No sé si mi prisionero medita mis palabras, o simplemente se dedica a imaginar lo que ellas destilan, pero algo le asusta demasiado y rompe la primera promesa lanzando un grito de auxilio que me sobresalta. Un grito semejante al berrido de un cordero solitario atado a la roca del holocausto. Entonces me enfado:
—¿Por qué gritas? ¿Por qué gritas si has prometido no hacerlo? —le increpo mientras introduzco la pelota de golf en su boca antes de cerrarla con una cinta industrial. De momento he cortado la comunicación oral, pero eso está lejos de cortar la comunicación. En todo caso la ha vuelto unipolar.
—Hoy ha sido un día demasiado intenso para ambos y necesitamos descansar. Mañana también será un día duro —le miro y sigo viendo terror en sus ojos. En el suero glucosado que drena por el catéter añado diez centímetros cúbicos de una solución con alprazolam.
—Con un miligramo bastará… Dormirás sin darte cuenta de nada hasta mañana.

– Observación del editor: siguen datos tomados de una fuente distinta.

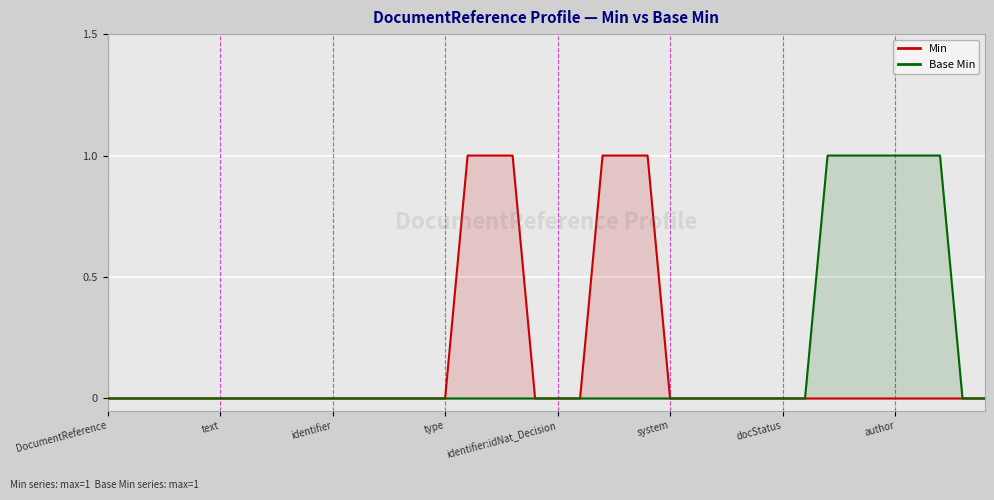

What is the spread (max minus min) of values at 37?

1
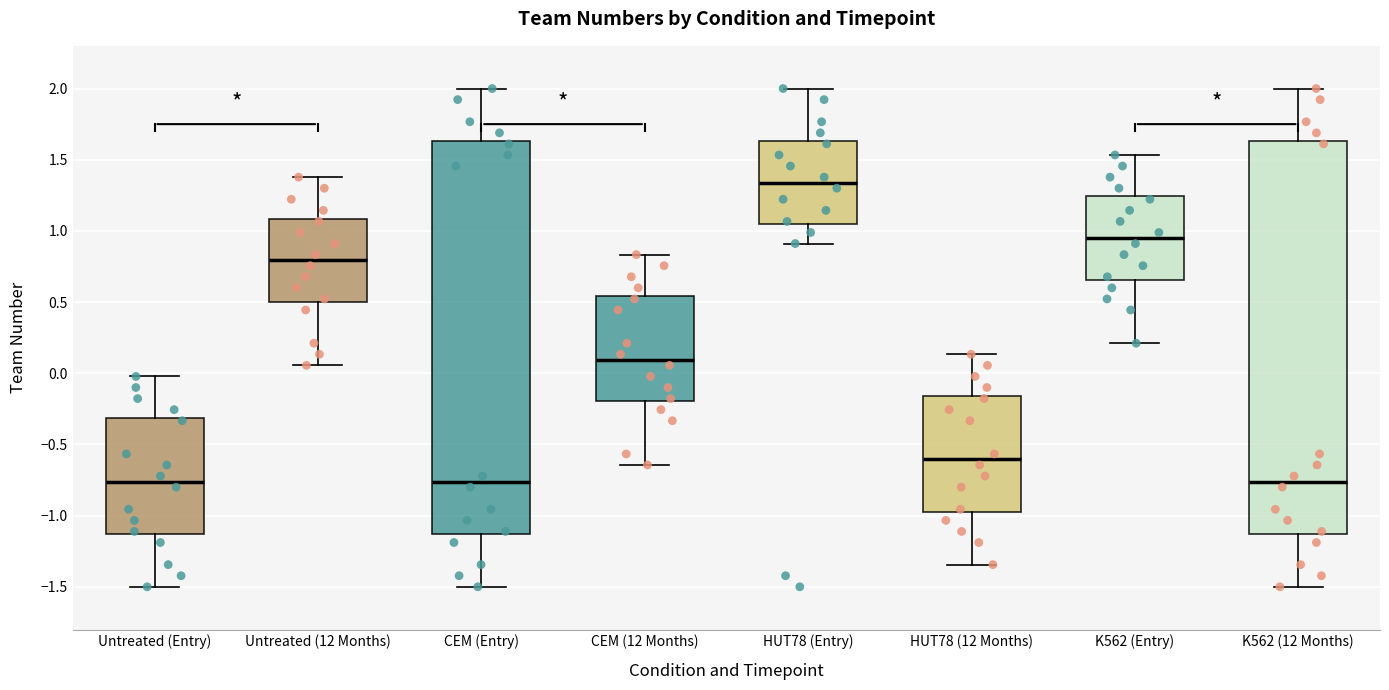

Reading left to right, transcribe this box plot: for each box, give where its median line is, the range the box spans, and where its two whiskers end, as read against the y-axis. The values are not printed on the chart, so give them approximately, as read against the axis.

Untreated (Entry): median -0.75, box -1.15 to -0.30, whiskers -1.50 to 0.00
Untreated (12 Months): median 0.80, box 0.50 to 1.10, whiskers 0.05 to 1.40
CEM (Entry): median -0.75, box -1.15 to 1.65, whiskers -1.50 to 2.00
CEM (12 Months): median 0.10, box -0.20 to 0.55, whiskers -0.65 to 0.85
HUT78 (Entry): median 1.35, box 1.05 to 1.65, whiskers 0.90 to 2.00
HUT78 (12 Months): median -0.60, box -0.95 to -0.15, whiskers -1.35 to 0.15
K562 (Entry): median 0.95, box 0.65 to 1.25, whiskers 0.20 to 1.55
K562 (12 Months): median -0.75, box -1.15 to 1.65, whiskers -1.50 to 2.00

El caníbal masculla palabras desesperadas, pero la cinta y la pelota de golf no le dejan más alternativa que gruñir. Dentro de dos minutos estará sedado completamente y yo haré lo mismo. Tomaré medio miligramo y me iré por unas cuantas horas, pero antes de dejarle solo compruebo las sujeciones, las esposas y todo lo que me garantiza que no escapará y que podré dormir tranquilo. La bestia amarrada observa cada gesto mío, pero veo que sus párpados ya no responden, así que le echo un lienzo por encima y me voy a mi sofá para tragar la píldora que me aleje de este antro medieval.
—Mañana será otro día —le digo, pero ya no me escucha.
Cierro la puerta y me quedo solo con mis fantasmas, que me gritan al oído todo lo que esperan de mí.